[for-next,13/25] x86/mm/kmmio: Use rcu_read_lock_sched_notrace()

Message ID 20221210135825.241167123@goodmis.org
State New
Headers
Series tracing: Updates for 6.2 |

Commit Message

Steven Rostedt Dec. 10, 2022, 1:58 p.m. UTC
  From: Steven Rostedt <rostedt@goodmis.org>

The mmiotrace tracer is "special". The purpose is to help reverse engineer
binary drivers by removing the memory allocated by the driver and when the
driver goes to access it, a fault occurs, the mmiotracer will record what
the driver was doing and then do the work on its behalf by single stepping
through the process.

But to achieve this ability, it must do some special things. One is to
take the rcu_read_lock() when the fault occurs, and then release it in the
breakpoint that is single stepping. This makes lockdep unhappy, as it
changes the state of RCU from within an exception that is not contained in
that exception, and we get a nasty splat from lockdep.

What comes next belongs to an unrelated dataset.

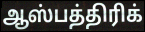
ஆஸ்பத்திரிக்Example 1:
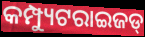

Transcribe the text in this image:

କମ୍ପ୍ୟୁଟରାଇଜଡ୍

Instead, switch to rcu_read_lock_sched_notrace() as the RCU sched variant
has the same grace period as normal RCU. This is basically the same as
rcu_read_lock() but does not make lockdep complain about it.

Note, the preempt_disable() is still needed as it uses preempt_enable_no_resched().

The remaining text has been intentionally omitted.